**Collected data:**
....................

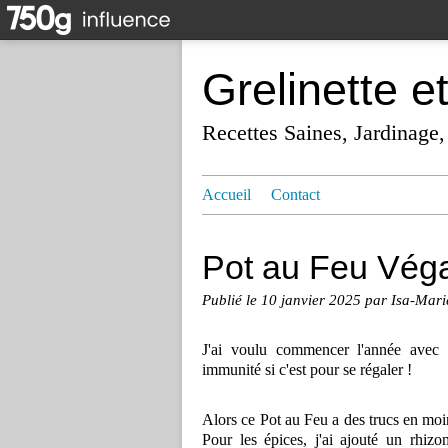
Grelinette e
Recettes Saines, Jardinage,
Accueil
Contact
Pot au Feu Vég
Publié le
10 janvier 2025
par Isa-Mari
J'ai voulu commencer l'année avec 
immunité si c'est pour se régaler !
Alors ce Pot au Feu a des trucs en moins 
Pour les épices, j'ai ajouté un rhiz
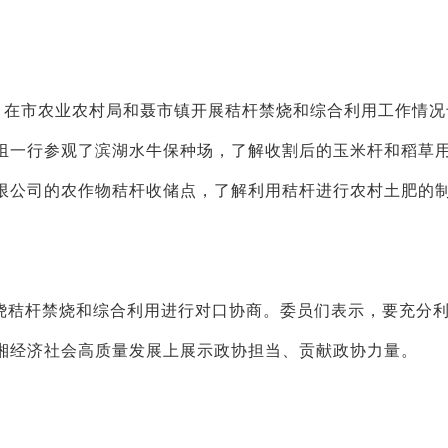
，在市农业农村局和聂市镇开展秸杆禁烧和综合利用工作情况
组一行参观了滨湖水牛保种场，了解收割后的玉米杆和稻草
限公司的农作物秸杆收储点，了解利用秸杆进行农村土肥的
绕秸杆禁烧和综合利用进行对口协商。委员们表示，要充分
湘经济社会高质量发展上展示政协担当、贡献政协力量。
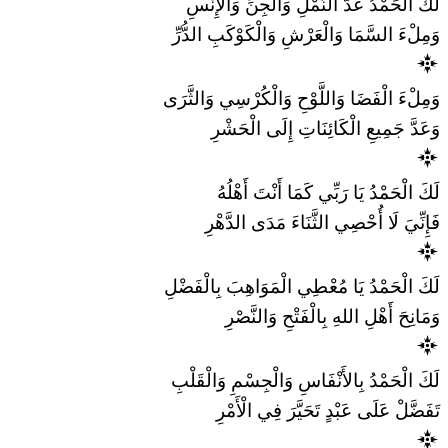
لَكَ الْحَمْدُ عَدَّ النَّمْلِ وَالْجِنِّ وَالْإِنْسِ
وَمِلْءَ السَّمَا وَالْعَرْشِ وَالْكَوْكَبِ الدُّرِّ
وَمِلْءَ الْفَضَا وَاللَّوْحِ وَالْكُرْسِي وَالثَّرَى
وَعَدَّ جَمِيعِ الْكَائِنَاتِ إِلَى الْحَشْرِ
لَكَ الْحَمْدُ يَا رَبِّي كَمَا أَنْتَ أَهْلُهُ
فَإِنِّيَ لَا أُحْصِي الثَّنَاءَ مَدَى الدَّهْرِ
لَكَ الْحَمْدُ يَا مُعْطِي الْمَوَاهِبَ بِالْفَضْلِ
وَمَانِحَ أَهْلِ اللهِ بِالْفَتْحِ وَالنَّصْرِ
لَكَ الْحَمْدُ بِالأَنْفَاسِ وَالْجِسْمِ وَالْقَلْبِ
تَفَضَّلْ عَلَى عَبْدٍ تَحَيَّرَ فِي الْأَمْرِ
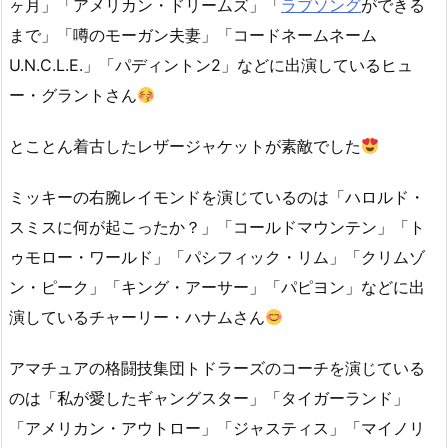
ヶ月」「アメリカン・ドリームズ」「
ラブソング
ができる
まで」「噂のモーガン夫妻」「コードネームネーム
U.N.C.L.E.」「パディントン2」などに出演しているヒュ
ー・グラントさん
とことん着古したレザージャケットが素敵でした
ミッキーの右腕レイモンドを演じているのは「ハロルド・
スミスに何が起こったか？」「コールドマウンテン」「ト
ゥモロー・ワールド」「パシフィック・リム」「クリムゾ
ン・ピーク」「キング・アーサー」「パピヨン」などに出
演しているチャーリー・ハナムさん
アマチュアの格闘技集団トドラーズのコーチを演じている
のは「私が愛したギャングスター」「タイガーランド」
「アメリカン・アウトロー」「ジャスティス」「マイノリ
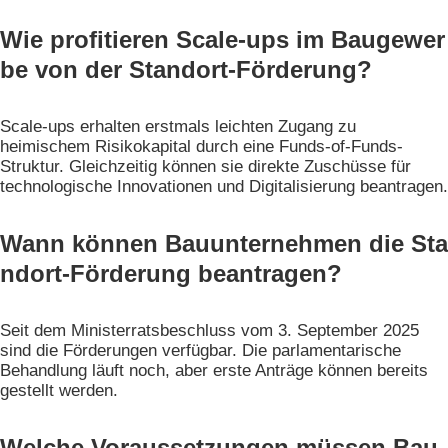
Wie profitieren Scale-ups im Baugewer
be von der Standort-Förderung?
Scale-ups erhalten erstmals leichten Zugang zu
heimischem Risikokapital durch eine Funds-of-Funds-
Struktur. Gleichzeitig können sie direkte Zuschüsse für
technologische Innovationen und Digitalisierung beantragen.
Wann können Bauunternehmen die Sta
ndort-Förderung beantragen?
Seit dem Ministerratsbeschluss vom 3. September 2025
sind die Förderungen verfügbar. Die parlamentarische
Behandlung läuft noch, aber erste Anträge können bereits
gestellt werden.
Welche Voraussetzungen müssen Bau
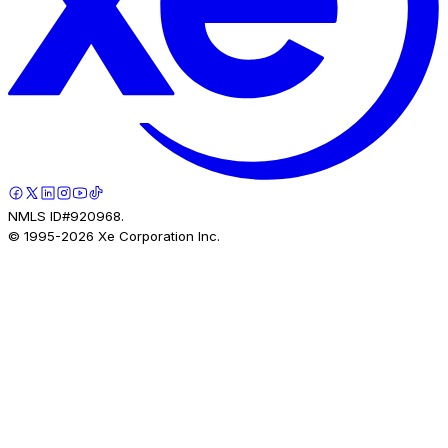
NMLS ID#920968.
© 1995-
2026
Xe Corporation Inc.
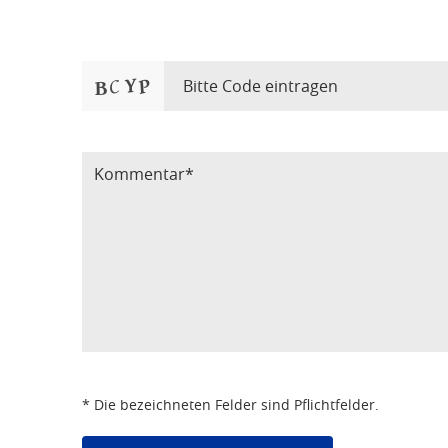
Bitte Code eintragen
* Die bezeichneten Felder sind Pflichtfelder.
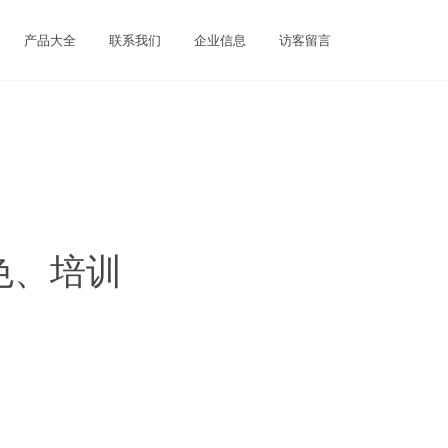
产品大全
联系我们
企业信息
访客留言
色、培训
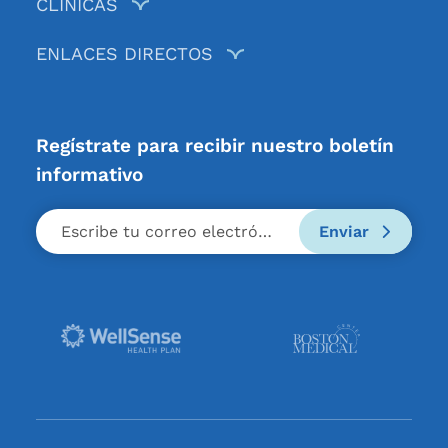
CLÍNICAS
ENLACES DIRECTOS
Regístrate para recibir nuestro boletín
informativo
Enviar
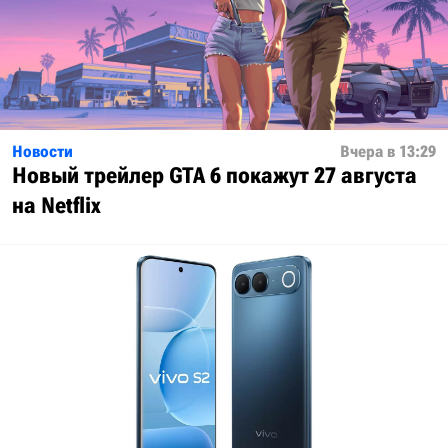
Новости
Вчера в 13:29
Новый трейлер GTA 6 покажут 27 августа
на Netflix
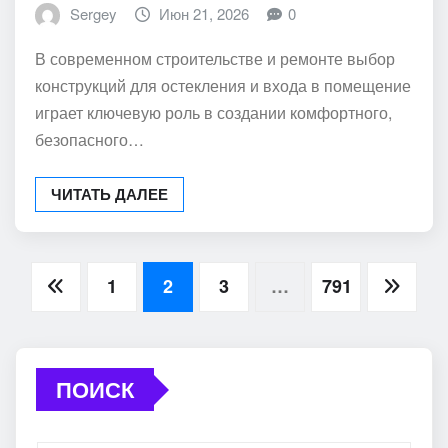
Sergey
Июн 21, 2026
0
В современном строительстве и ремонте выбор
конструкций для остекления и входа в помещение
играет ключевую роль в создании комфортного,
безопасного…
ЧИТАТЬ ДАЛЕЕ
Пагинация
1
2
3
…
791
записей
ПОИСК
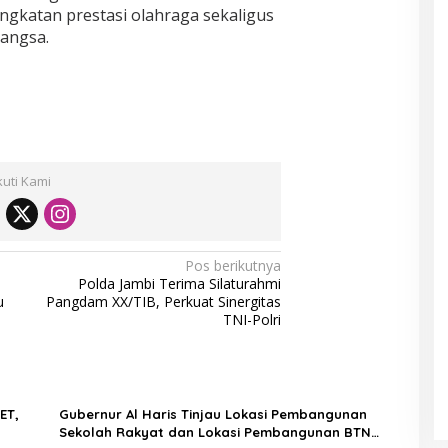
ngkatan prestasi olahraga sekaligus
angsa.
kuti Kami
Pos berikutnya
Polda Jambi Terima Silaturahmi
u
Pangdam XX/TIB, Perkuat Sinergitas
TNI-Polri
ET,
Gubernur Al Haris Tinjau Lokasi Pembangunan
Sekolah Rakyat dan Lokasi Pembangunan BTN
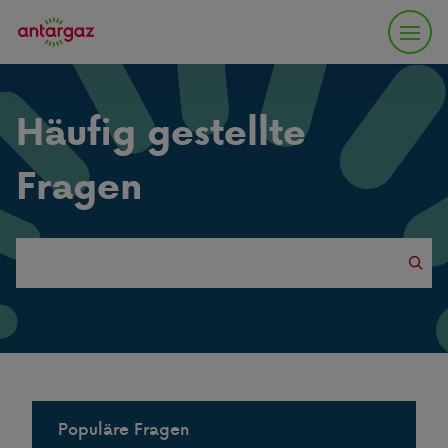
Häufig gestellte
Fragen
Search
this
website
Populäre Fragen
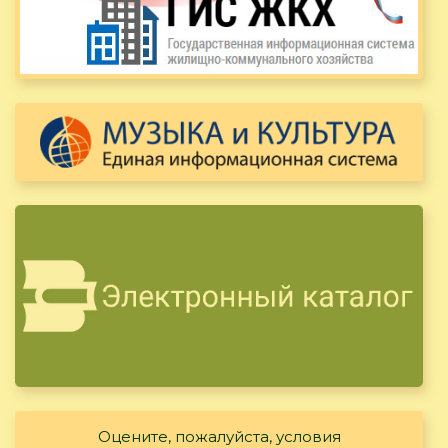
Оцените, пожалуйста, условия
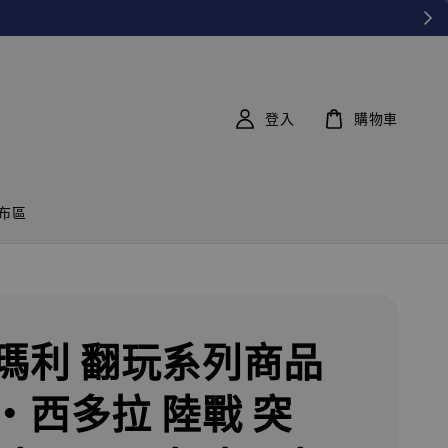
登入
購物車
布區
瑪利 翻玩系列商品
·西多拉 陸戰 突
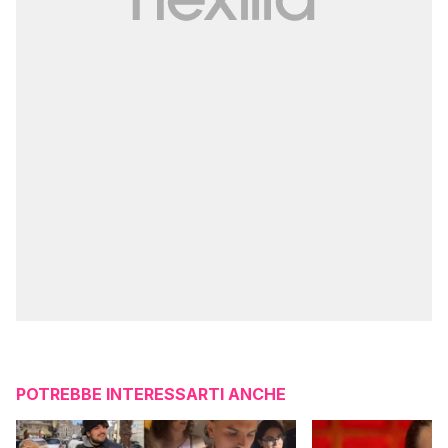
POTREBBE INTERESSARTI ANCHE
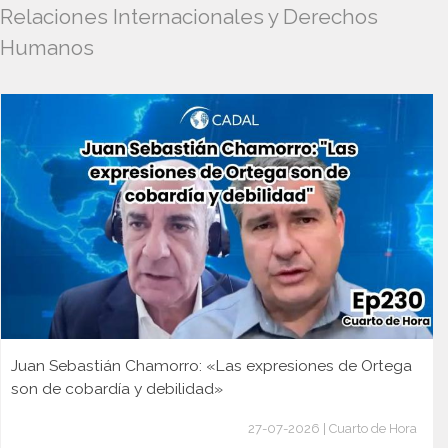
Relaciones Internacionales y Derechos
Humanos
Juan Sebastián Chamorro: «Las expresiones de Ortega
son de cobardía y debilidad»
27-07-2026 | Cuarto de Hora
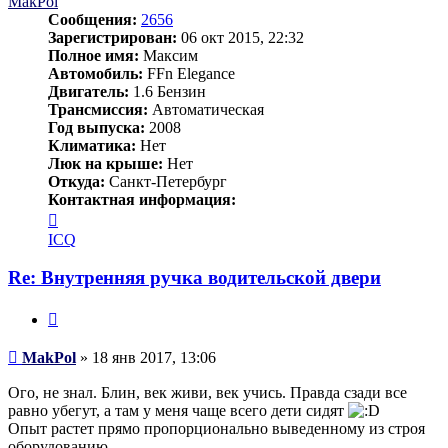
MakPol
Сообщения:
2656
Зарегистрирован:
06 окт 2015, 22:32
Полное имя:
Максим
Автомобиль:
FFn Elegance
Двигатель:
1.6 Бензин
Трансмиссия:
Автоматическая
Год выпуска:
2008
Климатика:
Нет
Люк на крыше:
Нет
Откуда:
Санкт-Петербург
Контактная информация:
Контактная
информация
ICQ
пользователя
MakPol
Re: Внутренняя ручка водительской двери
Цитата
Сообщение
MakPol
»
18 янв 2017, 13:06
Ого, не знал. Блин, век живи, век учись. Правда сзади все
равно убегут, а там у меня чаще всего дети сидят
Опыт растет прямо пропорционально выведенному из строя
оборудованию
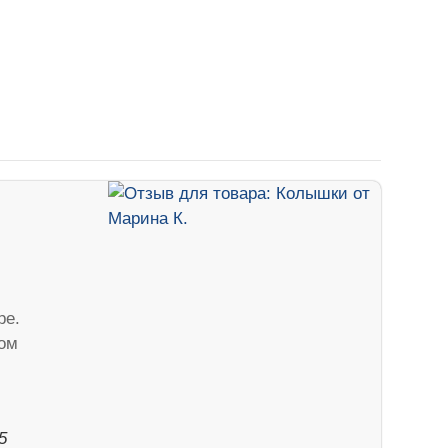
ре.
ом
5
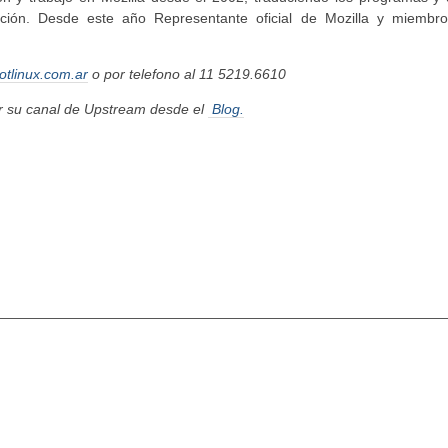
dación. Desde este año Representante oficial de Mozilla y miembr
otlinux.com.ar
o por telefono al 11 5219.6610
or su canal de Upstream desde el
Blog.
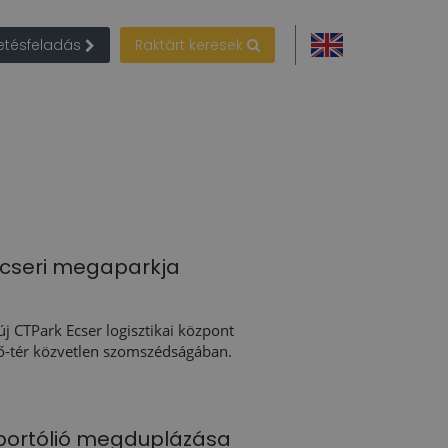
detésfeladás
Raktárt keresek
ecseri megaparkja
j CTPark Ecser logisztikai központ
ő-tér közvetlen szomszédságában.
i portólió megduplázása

....................

**Instructions for the task:** Count the lines in the entries above where the string "Контактная" shows up, and give that number only.

**Result of this exercise:** 2